Isotretinoin, an oral vitamin A derivative, used to treat severe treatment-resistant acne. Psychiatric side effects of isotretinoin particularly depression and suicidal thoughts have been well documented. We report a case of isotretinoin-induced manic psychosis in a young female without a family history and history of mental illness.

Keywords: Acneisotretinoinpsychosis


What was known?

  • Isotretinoin induced psychiatric side effects such as depression, suicidality are common
  • Psychiatric side effects usually occurs in patients with family history or previous history of mental disorders.
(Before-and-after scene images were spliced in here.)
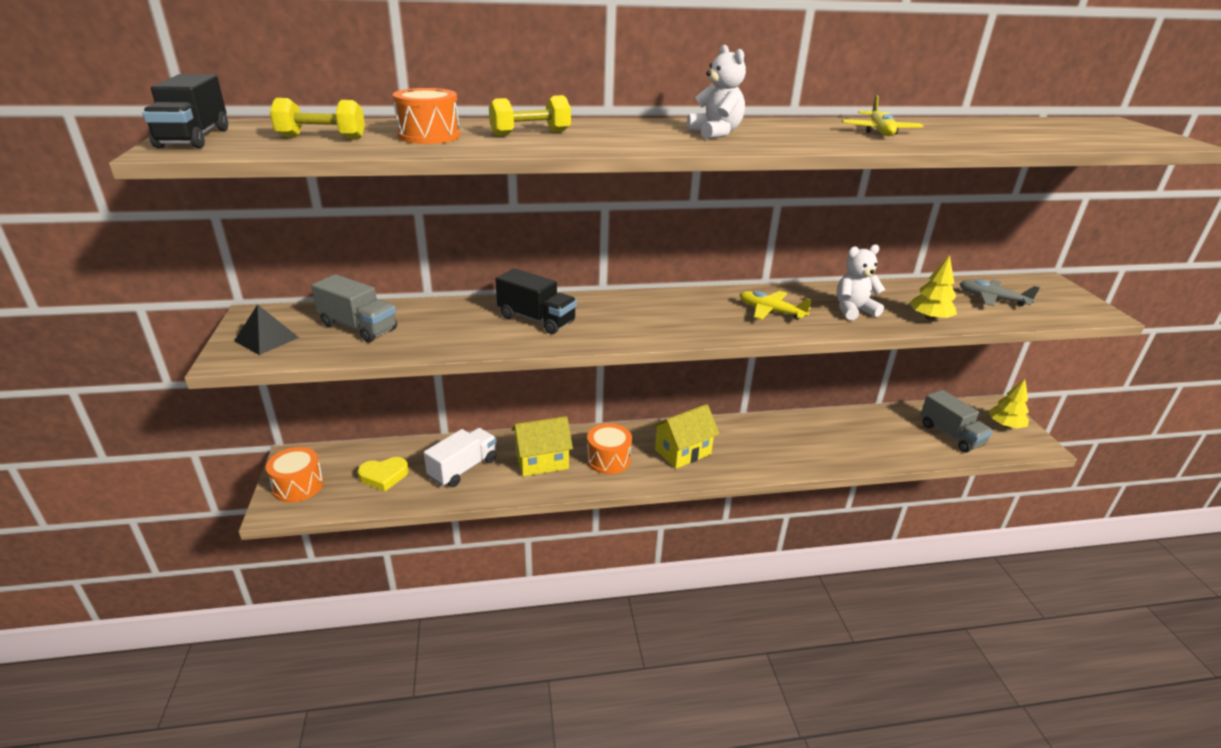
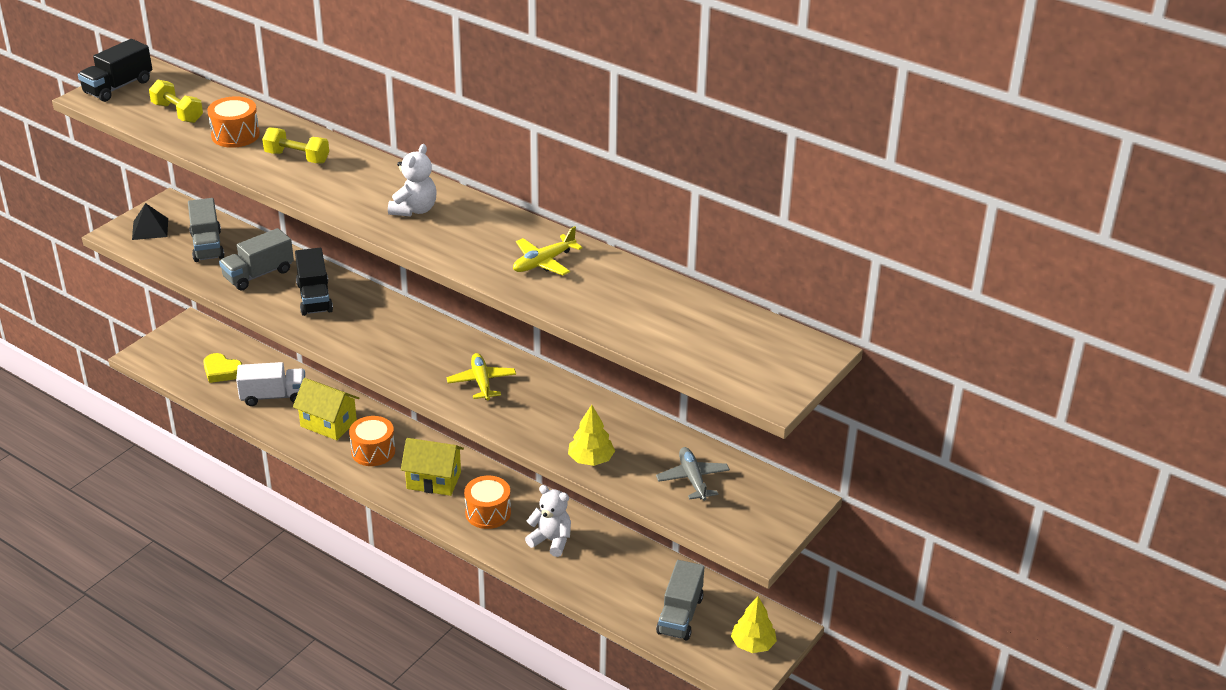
camera: 45 degrees right, 5 degrees up
(298, 486) = (169, 347): orange drum -> orange drum (488, 513)
(453, 326) = (258, 274): none -> grey truck
(853, 310) = (546, 418): white teddy bear -> white teddy bear (551, 541)

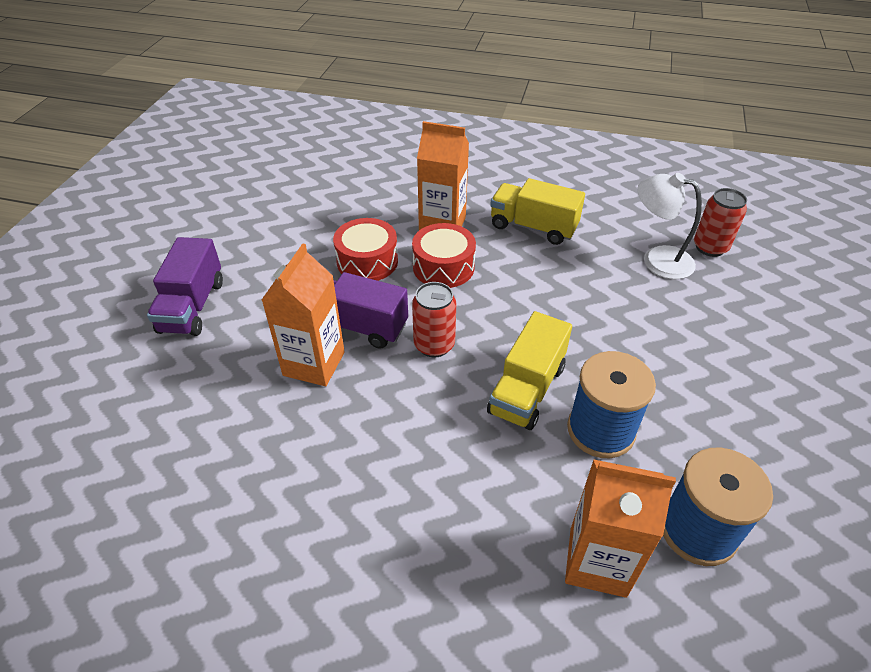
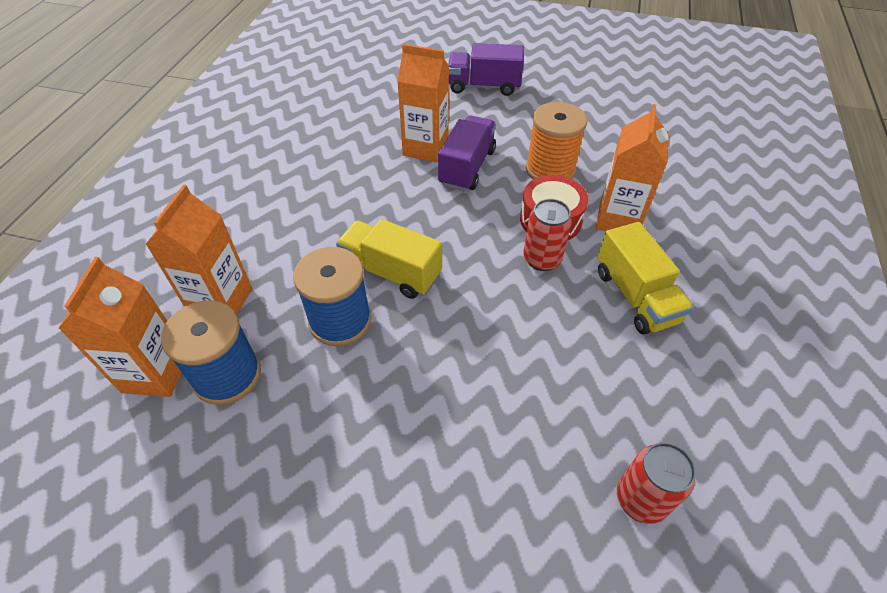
camera: 90 degrees right, 5 degrees up
(367, 261) = (550, 169): red drum -> orange spool
(434, 345) = (445, 213): red can -> red can (542, 259)
(533, 227) = (635, 296): yellow truck -> yellow truck turned 135 degrees clockwise
(657, 259) = (599, 421): white lamp -> none
(719, 615) = (156, 372): none -> orange carton

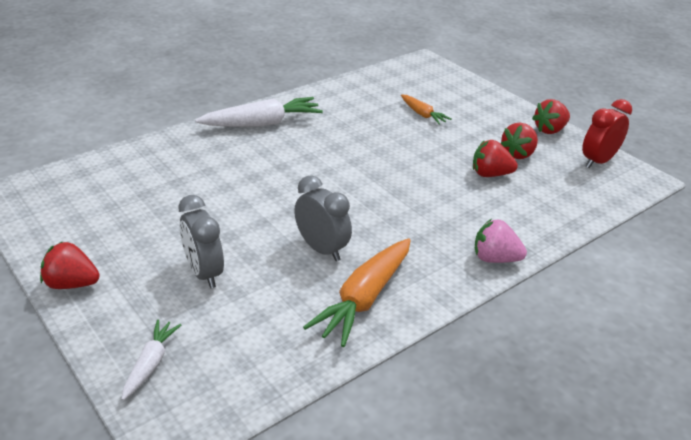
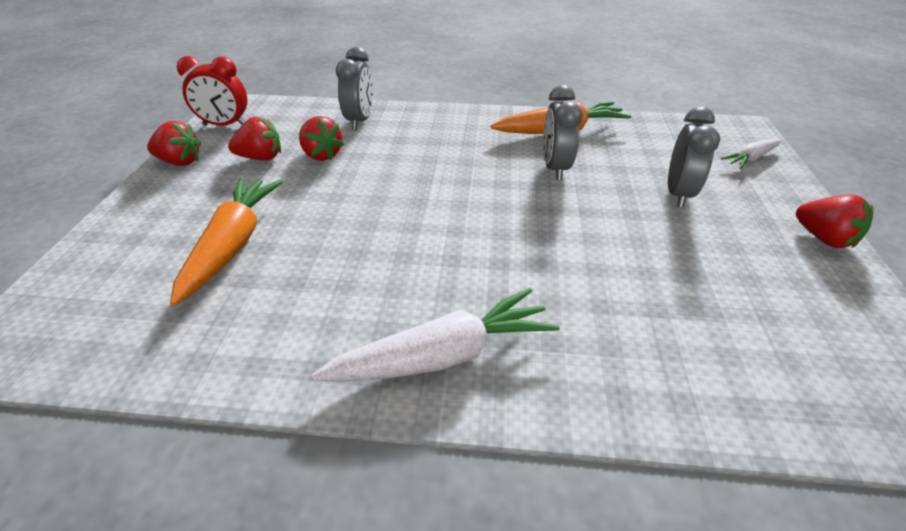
camera: 135 degrees left, 5 degrees up
(262, 123) = (443, 355): white carrot -> white carrot turned 135 degrees clockwise
(422, 114) = (233, 244): orange carrot -> orange carrot, size x1.82
(495, 259) = (438, 113): pink strawberry -> none
(531, 215) = (360, 121): none -> grey clock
Isotretinoin, a 13-cis isomer of all-trans-retinoic acid, is a synthetic oral retinoid and a derivative of Vitamin A.[] It has been in the international market since 1980s for treatment-resistant severe cystic or recalcitrant nodular acne. Isotretinoin, a first generation retinoid, is effective and well-tolerated medication with a fairly predictable and dose related broad side effect profile. It has been associated with various psychiatric side effects such as depression, suicidality, and psychotic symptoms.[] We present an interesting case report of isotretinoin-induced manic psychosis in a 20-year-old Indian female.

Case Report

A 20-year-old female, weighing 52 kg, preuniversity student from a rural background, visited along with her sister to the Psychiatry Department. On admission her main symptoms were irritability, sleep disturbances, decreased appetite, grandiosity, and over familiarity. Patient’s mental status examination showed elated mood, over abundant speech and she was oriented to time and place. She was born out of a full-term normal delivery and development millstones were normal. On physical examination, acne on face preferentially localized on the forehead was noted. She was suffering from acne vulgaris from puberty and on treatment with isotretinoin 20 mg/day for 45 days prior to the admission. However for the last 15 days, she had been taking isotretinoin three times daily (60 mg/day) without consultation. The dermatological impression was acne vulgaris with xerosis and treated with oil-free moisturizing cream in our hospital. The patient reported no family history of any major medical and psychiatric illness and was not on any regular medications apart from isotretinoin.